Looking For America
Tripwire’s contributing writer Tim Hayes takes a look at Rebellion’s America Lost & Found…
America Lost & Found
Writer: John Wagner
Artist: Colin MacNeil
Since the Judge Dredd America storyline was deliberately created to make a splash—launching the Judge Dredd Megazine for then-publishers Fleetway and marking a step change in the character’s visibility—the fact that it remains the go-to recommendation for readers new to Dredd thirty years down the line would have to be called a success for current publishers Rebellion. Only Slaine: The Horned God, which had a year’s head start in 1989, rivals it for a place on the podium as the designated high water mark for that era of 2000AD, carefully tended and kept in print by various routes ever since. Part of that longevity comes from America‘s clarity about the moral quagmire of the Judges and Mega-City One law, an aspect of Judge Dredd never out of relevance and certainly not today—although claiming America as the quintessential Dredd story on that basis requires manoeuvring around the number of times that other stories have taken subtly different views of the same picture, especially ones by other writers. John Wagner has always been the scriptwriter in the Dredd stable with the clearest focus on the strip’s societal aspects, on the difference between totalitarianism and fascism in the Judges or anywhere else. And Wagner is still the one most likely to show the Judges as competent and in control rather than oblivious or comically incompetent, finding other ways to get his point across than that.

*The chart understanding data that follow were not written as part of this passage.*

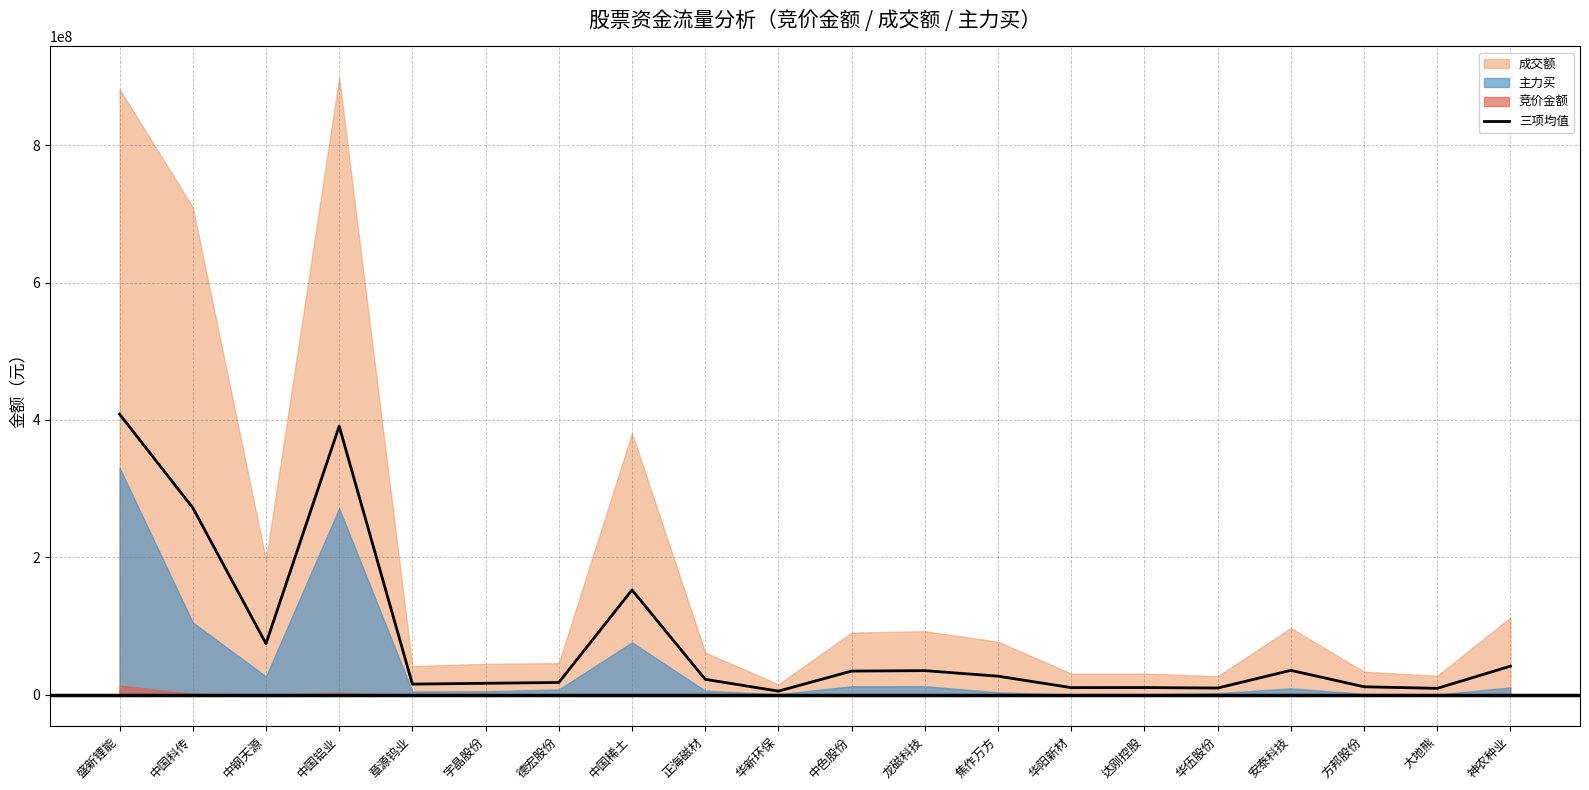

Is it true that the value at 华阳新材 is 16713473.8?

False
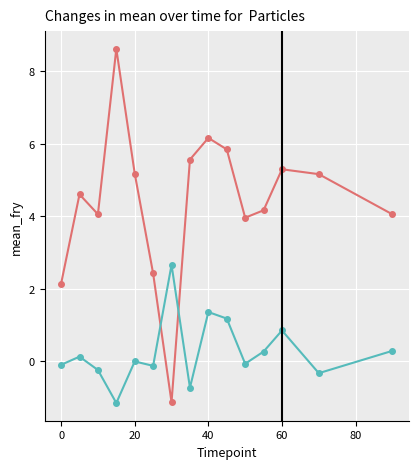

Count the number of categories in the chart.

15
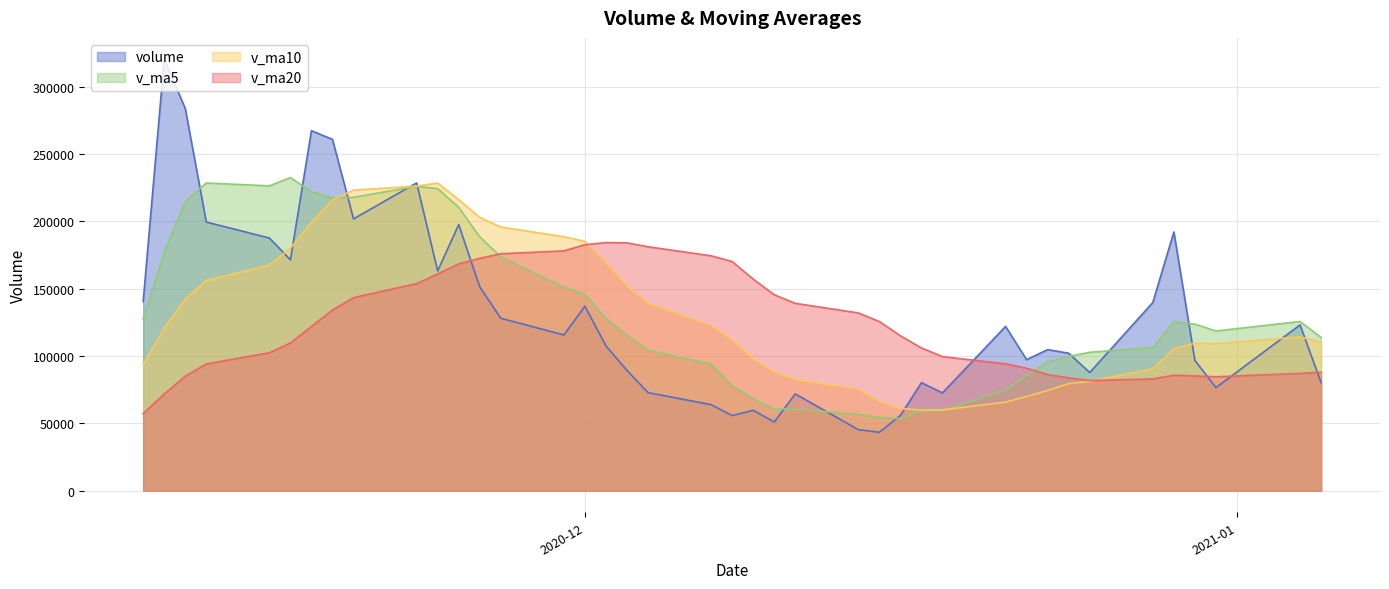

Is the value of v_ma5 at 2020-12-24 greater than the value of v_ma10 at 2020-11-17?

No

All of which was right there in plain sight three decades ago in America and is now on show again in America Lost & Found, a new reprint of the arc accompanied by Wagner’s scripts for the seven-part story. Colin MacNeil’s lush painted art has a period feel of its own, both as a blast from 2000AD‘s past era of European-influenced painted sci-fi art and a reminder of how MacNeil himself has evolved his style in the digitally-enabled years since. His Mega-City One visuals are immersive cityscapes of threat and unease, glittering neon lights reflected on the meanest of mean streets, with all the graphic violence that the Megazine format allowed. America isn’t even focused on Dredd, being instead the entirely doomed story of Bennett Beeny’s love for America Jara; he a middlingly famous pop star, she a first-generation immigrant and fiery revolutionary out to throw a Molotov cocktail or two at the Judges. The story allows multiple different readings, including one from a very current perspective on gender and trans rights, but at the time Wagner was surely thinking of heterosexual mad love, the obsessive blinding foolishness of a weak man entranced by a strong woman of principle, an eternally relevant theme of its own.
If he wasn’t, you won’t get a solid pointer from the scripts. John Wagner is approaching retirement, at which point his titanic body of work and colossal impact on comics will need to be properly assessed; but the new reprint bears out the conventional wisdom that Wagner scripts are terse, functional, and leave matters of interpretation up to the artist first and then up to the reader later on. Scripts for parts two and six having vanished—lost and not found in fact—Wagner supplies new commentary on them instead, which provides more perspective on the work than the scripts themselves but still doesn’t give future scholars much to go on. In some ways this is perfect—you could make a good case for readers’ interpretations outranking authors’ intentions every time—although since Rebellion has simultaneously published Essential Judge Dredd: America, collecting the Wagner story again alongside related tales by Alan Grant and Garth Ennis, the Wagner scripts could have profitably gone into that volume instead. But as a spotlight on an influential story from influential creators that will never fall out of fashion, America Lost & Found gives America and America their due.